Parenteral glutamine administration has dramatic results in premature infants. Glutamine-supplemented infants with a body weight lower than 800 g, required fewer days on total parenteral nutrition, had a shorter length of time to feed full, and needed less time on the ventilator.56 Parenteral glutamine supplementation improved hepatic tolerance in infants with very low birth weights57 and prevented sepsis.58 Further large scale trials are needed to determine the efficacy of glutamine in these high-risk premature infants.

CONCLUSION

In general, glutamine supplementation reduces the rate of infection, inflammation, length of hospital stay, and mortality, and improves gut barrier function and immune function, especially cell-mediated immunity in critically ill patients. Future studies should focus on the type of formula, dose, delivery route, duration and timing of glutamine supplementation. Studies on disease-specific action mechanism of glutamine will be helpful for preventing secondary infection and disease progression. The combination of immunonutrients may have synergistic effects of the physiological and immunological function of individual nutrients. Inter-conversion and interaction of nutrients are the issues to be addressed. Inappropriate use of immunonutrients may be potentially harmful. Therefore, more detailed analysis of previous reports, including the pathogenesis of diseases, are required prior to supplementation of immunonutrients including glutamine.

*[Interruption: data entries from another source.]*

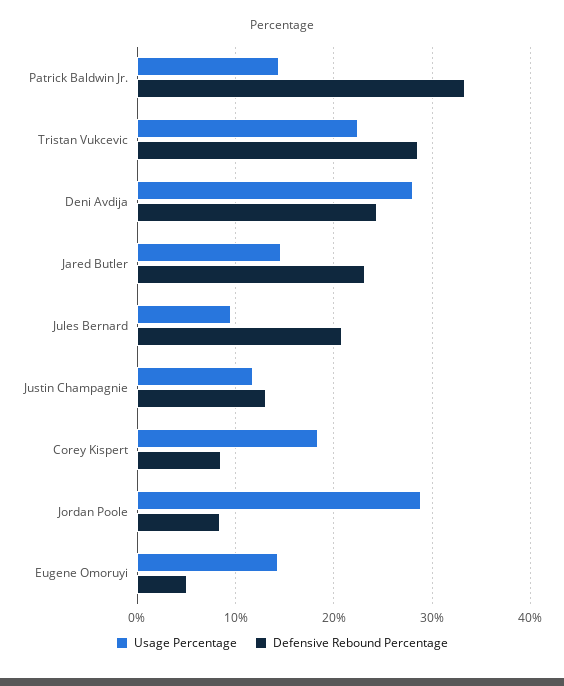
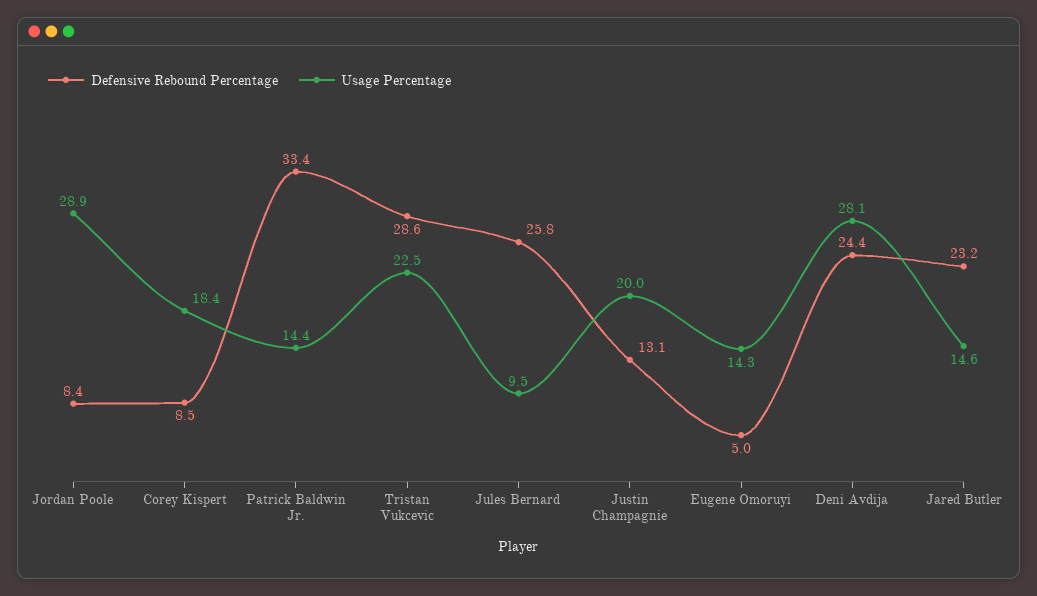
  {
    "Usage Percentage": {
      "Patrick Baldwin Jr.": 14.4,
      "Tristan Vukcevic": 22.5,
      "Deni Avdija": 28.1,
      "Jared Butler": 14.6,
      "Jules Bernard": 9.5,
-     "Justin Champagnie": 12,
+     "Justin Champagnie": 20,
      "Corey Kispert": 18.4,
      "Jordan Poole": 28.9,
      "Eugene Omoruyi": 14.3
    },
    "Defensive Rebound Percentage": {
      "Patrick Baldwin Jr.": 33.4,
      "Tristan Vukcevic": 28.6,
      "Deni Avdija": 24.4,
      "Jared Butler": 23.2,
-     "Jules Bernard": 21,
+     "Jules Bernard": 25.8,
      "Justin Champagnie": 13.1,
      "Corey Kispert": 8.5,
      "Jordan Poole": 8.4,
      "Eugene Omoruyi": 5
    }
  }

Immunonutrition may be potentially useful as a therapeutic modality with close communication and information exchange between clinicians and nutrition specialists.

ACKNOWLEDGEMENTS

This study was supported by Basic Science Research Program through the National Research Foundation of Korea (NRF) funded by the Ministry of Education, Science and Technology (2011-0001177) and a grant (Joint Research Project under the Korea-Japan Basic Scientific Cooperation Program) from NRF (F01-2009-000-10101-0). Author is grateful to Dr. T. Morio in Tokyo Medical and Dental University for valuable comments in the aspect of a clinician's view.

Notes

The authors have no financial conflicts of interest.